My buddy Dean & I were tasked to upgrade a number of switches. What we did was breaking them down into three phases spanning 3 days for a total of 16 hours window. Although we had HP Network Automation (HPNA) available at our disposal, but I chose to do this manually due to a number of factors including code version inconsistency, boot room, primary vs secondary software image… Plus I also wanted to see how far we can push Pinkie so it was a perfect scenario doing the upgrade manually.
First, let’s talk about how we can push the images to the switches then we’ll go through the issues encountered during the upgrade and how to tackle them. So, there are a number of ways you can get a firmware onto a HP Procurve switch. Let’s walk through them real quick:
1. X-modem: Slow, unsuitable for production environment upgrade. Handy to recover corrupted flash.
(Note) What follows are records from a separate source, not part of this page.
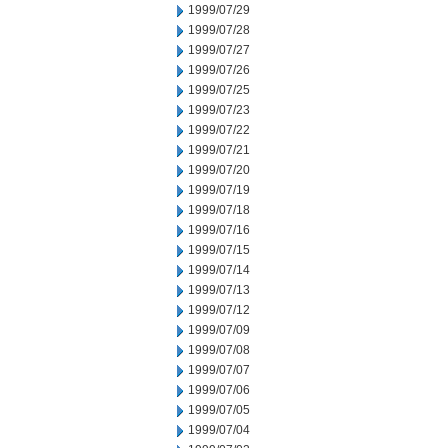
1999/07/29
1999/07/28
1999/07/27
1999/07/26
1999/07/25
1999/07/23
1999/07/22
1999/07/21
1999/07/20
1999/07/19
1999/07/18
1999/07/16
1999/07/15
1999/07/14
1999/07/13
1999/07/12
1999/07/09
1999/07/08
1999/07/07
1999/07/06
1999/07/05
1999/07/04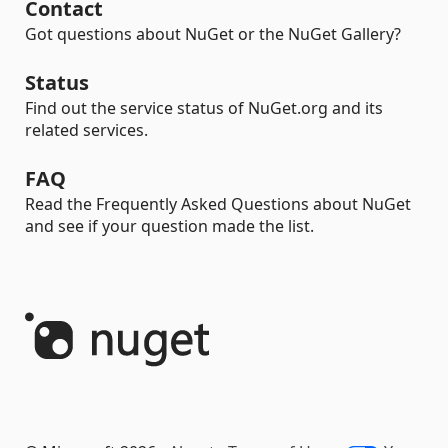
Contact
Got questions about NuGet or the NuGet Gallery?
Status
Find out the service status of NuGet.org and its
related services.
FAQ
Read the Frequently Asked Questions about NuGet
and see if your question made the list.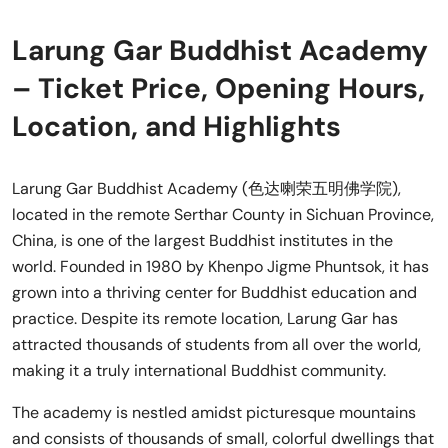
Larung Gar Buddhist Academy
– Ticket Price, Opening Hours,
Location, and Highlights
Larung Gar Buddhist Academy (色达喇荣五明佛学院),
located in the remote Serthar County in Sichuan Province,
China, is one of the largest Buddhist institutes in the
world. Founded in 1980 by Khenpo Jigme Phuntsok, it has
grown into a thriving center for Buddhist education and
practice. Despite its remote location, Larung Gar has
attracted thousands of students from all over the world,
making it a truly international Buddhist community.
The academy is nestled amidst picturesque mountains
and consists of thousands of small, colorful dwellings that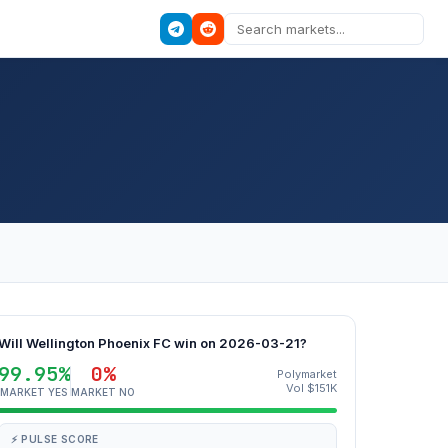
Will Wellington Phoenix FC win on 2026-03-21?
99.95%
0%
Polymarket
Vol $151K
MARKET YES
MARKET NO
⚡ PULSE SCORE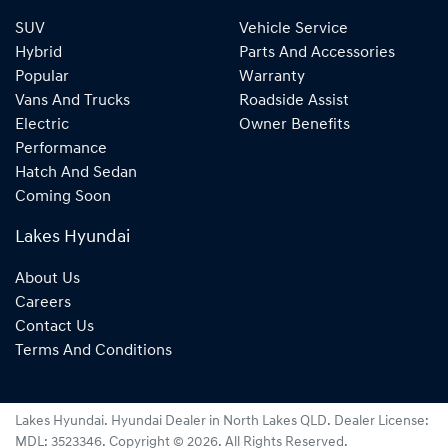
SUV
Vehicle Service
Hybrid
Parts And Accessories
Popular
Warranty
Vans And Trucks
Roadside Assist
Electric
Owner Benefits
Performance
Hatch And Sedan
Coming Soon
Lakes Hyundai
About Us
Careers
Contact Us
Terms And Conditions
Lakes Hyundai
.
Hyundai Dealer
in
North Lakes QLD
.
Dealer License:
MDL: 3523346
.
Copyright ©
2026
. All Rights Reserved.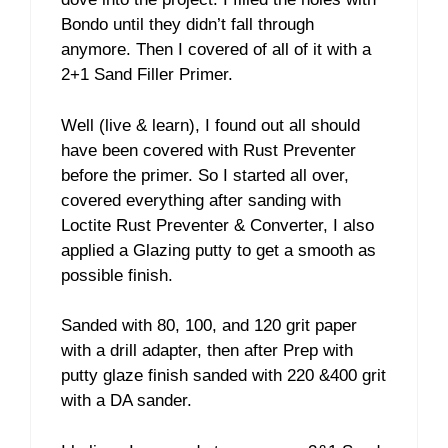
Bondo until they didn’t fall through
anymore. Then I covered of all of it with a
2+1 Sand Filler Primer.
Well (live & learn), I found out all should
have been covered with Rust Preventer
before the primer. So I started all over,
covered everything after sanding with
Loctite Rust Preventer & Converter, I also
applied a Glazing putty to get a smooth as
possible finish.
Sanded with 80, 100, and 120 grit paper
with a drill adapter, then after Prep with
putty glaze finish sanded with 220 &400 grit
with a DA sander.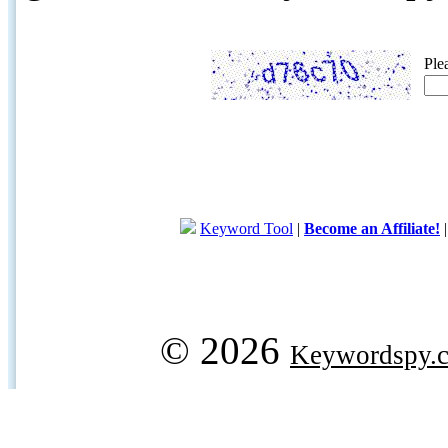
Ple
Keyword Tool
|
Become an Affiliate!
© 2026
Keywordspy.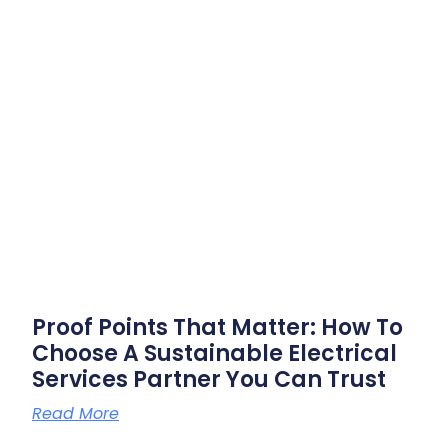
Proof Points That Matter: How To
Choose A Sustainable Electrical
Services Partner You Can Trust
Read More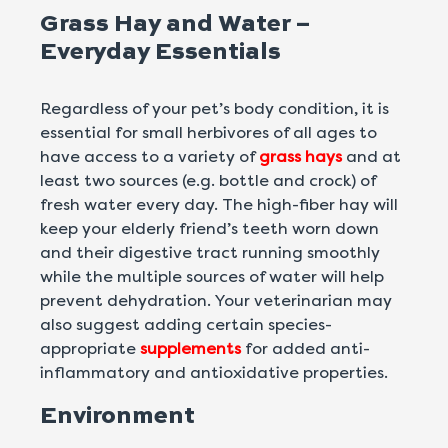
Grass Hay and Water –
Everyday Essentials
Regardless of your pet’s body condition, it is
essential for small herbivores of all ages to
have access to a variety of
grass hays
and at
least two sources (e.g. bottle and crock) of
fresh water every day. The high-fiber hay will
keep your elderly friend’s teeth worn down
and their digestive tract running smoothly
while the multiple sources of water will help
prevent dehydration. Your veterinarian may
also suggest adding certain species-
appropriate
supplements
for added anti-
inflammatory and antioxidative properties.
Environment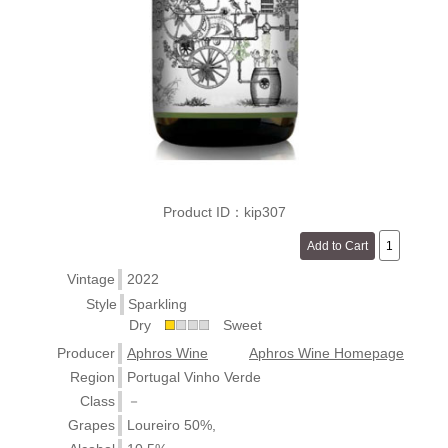
Product ID：kip307
Vintage
2022
Style
Sparkling
Dry
Sweet
Producer
Aphros Wine
Aphros Wine Homepage
Region
Portugal Vinho Verde
Class
－
Grapes
Loureiro 50%,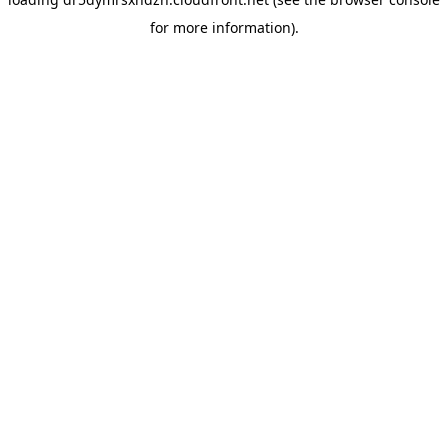
for more information).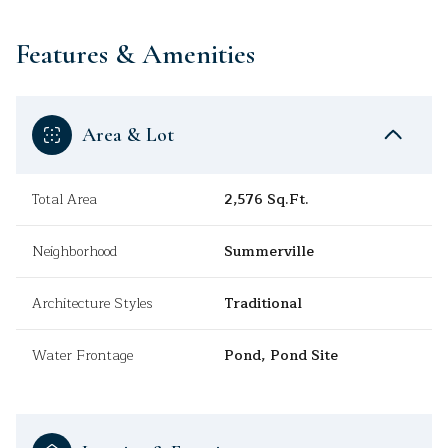
Features & Amenities
Area & Lot
Total Area
2,576 Sq.Ft.
Neighborhood
Summerville
Architecture Styles
Traditional
Water Frontage
Pond, Pond Site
2. USB Drive: Fast, efficient way to transfer, only available on certain code version. Not suiteable large scale upgrade.
3. TFTP: Fast, efficient, requires IP connectivity. Suiteable for production code upgrade.
Of the available options, only TFTP file transfer was suitable to do what we wanted to accomplished. There were a number of TFTP servers available but being that I wrote Pinkie, I wouldn’t want to use any other TFTP server but Pinkie itself.
So how did we manage to upgrade 3 or more code versions on 300+ switches in under 16 hours change window? Preparation. Preparation was the key. Prior to the actual change window, we staged both primary and secondary firmware with the next code versions. If you are not familiar with Procurve firmware, they have to be upgraded sequentially since the firmware ties in with the boot-rom (I’ll explain in another blog post). When the change window came, we used our terminal client and SSH’ed into the switches, rebooted them while having Pinkie constantly pinging them. As soon as they came backup, we logged in again booted to the other image using the boot-system flash [primary/secondary] command. After they came up the second time around, we pushed the third and final firmware (for most of them) to the switches using copy tftp flash command and rebooted again. All the commands were prepared in little code snippets and pasted into the terminal client so it went rather smoothly.
At some point during the operation we had pushed Pinkie so hard (there were some 30-40 simultaneous TFTP requests going at the same time) that it locked up the user interface. We thought for sure that it’s gonna crash but Pinkie hung in there and finished all TFTP file transfers even though the screen didn’t get updated for quite some time.
During the process, we ran into a number of issues. One Procurve 3500 yl switch had corrupted flash. We didn’t have time to repair the corrupted flash on the 3500 on the spot so we replaced the whole switch and opted to repair it later when we have some time on hand. And it was successfully repaired using x-modem file transfer the next day.
There were a handful of 5406 yl switches that had corrupted flash also. But for those, we were able to pull out the management cards and swapped out the flash memory then put them back to service. The thing is you’ve gotta have a spare management module with the flash card that has firmware compatible with the boot rom on the bad management module.
Below are some commands that we used during the code upgrade process:
boot – reboot the switch to the current image.
show flash – show the firmware version on both primary and secondary boot images.
show version – show the running firmware and next boot image.
copy tftp flash… – initiates a file transfer request and copy the firmware from tftp server to the switch.
copy flash flash [primary/secondary] – copy the firmware from one slot to another.
That’s pretty much how we did it but like I said in the beginning, we broke it down into 3 phases. The first phase we did it on a single POD of about 40 switches to get a feel for it then we double it on the second phase and finally on the third one, we did the rest of them.
One important thing I should note is that you need to look out for distribution switches – either do them first or do them last. I overlooked one of them and as the result, I had to wait for it to finish before I could touch the aggregation & edge switches. And it just happened that one of the distribution switches had corrupted flash so that delayed our code upgrade process longer than expected; although we did finish it under our reserved window for the change.
There you have it. That’s how I did my firmware upgrade and the issue that I ran into during the process. If you have any tips & tricks on how it could be done better, by all means, let me know.